To which government providing “truth” in advertising is likewise delusional, Professor Ludwig von Mises writes,
But whoever is ready to grant to the government this power would be inconsistent if he objected to the demand to submit the statements of churches and sects to the same examination. Freedom is indivisible. As soon as one starts to restrict it, one enters upon a decline on which it is difficult to stop. If one assigns to the government the task of making truth prevail in the advertising of perfumes and toothpaste, one cannot contest it the right to look after truth in the more important matters of religion, philosophy, and social ideology.
And government interventions DO NOT make transactions ethical too, on the contrary, they make them worst.

Bruce L Benson in “The Enterprise of Law: Justice Without the State” writes, (bold emphasis mine) 
When government becomes involved in the enterprise of law, both the rules of conduct and the institutions for enforcement are likely to change. The primary functions of governments are to act as a mechanism to take wealth from some and transfer it to others, and to discriminate among groups on the basis of their relative power in order to determine who gains and who loses.
Yes most people don’t seem to realize that in an inflationary boom, the guiding incentives provided by manipulation of interest rates promote rampant gambling and irresponsible actions which are always blamed on market actors.
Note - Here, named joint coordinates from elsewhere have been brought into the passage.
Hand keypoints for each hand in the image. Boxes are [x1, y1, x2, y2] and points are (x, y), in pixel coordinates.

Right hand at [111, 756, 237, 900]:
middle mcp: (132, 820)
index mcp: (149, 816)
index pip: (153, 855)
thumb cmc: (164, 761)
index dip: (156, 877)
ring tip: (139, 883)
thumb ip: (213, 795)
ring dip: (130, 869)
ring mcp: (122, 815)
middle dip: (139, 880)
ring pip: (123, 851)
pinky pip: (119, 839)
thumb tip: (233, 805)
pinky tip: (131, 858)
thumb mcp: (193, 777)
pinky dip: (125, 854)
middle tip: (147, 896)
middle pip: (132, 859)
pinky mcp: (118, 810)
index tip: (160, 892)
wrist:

From the great Henry Hazlitt
Inflation, to sum up, is the increase in the volume of money and bank credit in relation to the volume of goods. It is harmful because it depreciates the value of the monetary unit, raises everybody's cost of living, imposes what is in effect a tax on the poorest (without exemptions) at as high a rate as the tax on the richest, wipes out the value of past savings, discourages future savings, redistributes wealth and income wantonly, encourages and rewards speculation and gambling at the expense of thrift and work, undermines confidence in the justice of a free enterprise system, and corrupts public and private morals.
Non-Austrian Charles Kindleberger author of Mania’s Panics and Crashes also notes how swindles emerge during bubble cycles. (Previously I quoted him here)
Commercial and financial crisis are intimately bound up with transactions that overstep the confines of law and morality shadowy though these confines be. The propensities to swindle and be swindled run parallel to the propensity to speculate during a boom. Crash and panic, with their motto of sauve qui peut induce still more to cheat in order to save themselves. And the signal for panic is often the revelation of some swindle, theft embezzlement or fraud
And as proof, I cited instances of Ponzi schemes in the US has had meaningful correlations with the FED’s credit easing policies.
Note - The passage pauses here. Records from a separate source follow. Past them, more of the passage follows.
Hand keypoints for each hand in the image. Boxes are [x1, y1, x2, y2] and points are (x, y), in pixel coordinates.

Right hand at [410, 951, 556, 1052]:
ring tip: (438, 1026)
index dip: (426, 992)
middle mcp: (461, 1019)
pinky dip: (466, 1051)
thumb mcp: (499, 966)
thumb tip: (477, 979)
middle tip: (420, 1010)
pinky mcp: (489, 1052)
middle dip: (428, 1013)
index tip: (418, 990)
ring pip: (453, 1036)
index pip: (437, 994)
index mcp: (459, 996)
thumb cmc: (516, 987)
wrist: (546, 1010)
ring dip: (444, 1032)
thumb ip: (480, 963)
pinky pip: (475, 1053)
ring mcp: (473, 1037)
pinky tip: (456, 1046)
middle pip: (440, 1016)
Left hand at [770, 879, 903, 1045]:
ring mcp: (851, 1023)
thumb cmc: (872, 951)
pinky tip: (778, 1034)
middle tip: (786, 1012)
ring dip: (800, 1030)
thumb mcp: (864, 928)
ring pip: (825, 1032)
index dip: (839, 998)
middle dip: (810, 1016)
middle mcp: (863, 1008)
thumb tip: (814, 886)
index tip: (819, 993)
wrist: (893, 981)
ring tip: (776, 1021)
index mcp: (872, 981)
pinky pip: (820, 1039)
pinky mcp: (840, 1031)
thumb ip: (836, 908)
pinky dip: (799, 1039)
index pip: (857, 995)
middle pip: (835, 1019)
When political gods determine winners and losers, contrary to popular brainwashed expectations, the outcome is not one of optimism. According to author, philosopher and individualist Ayn Rand on her classic novel Atlas Shrugged,
Money is the barometer of a society's virtue. When you see that trading is done, not by consent, but by compulsion--when you see that in order to produce, you need to obtain permission from men who produce nothing--when you see that money is flowing to those who deal, not in goods, but in favors--when you see that men get richer by graft and by pull than by work, and your laws don't protect you against them, but protect them against you--when you see corruption being rewarded and honesty becoming a self-sacrifice--you may know that your society is doomed. Money is so noble a medium that is does not compete with guns and it does not make terms with brutality. It will not permit a country to survive as half-property, half-loot.
Such interventionism also leads to a suppression of freedom of expression.

Nonetheless, sorry to say but regulations will not solve or protect people form their silliness or foolishness, their reckless behavior and the entitlement mentality which most likely has been a result of existing policies…instead these would only do worse.

And in contrast, as I previously noted, successful investing requires Self discipline.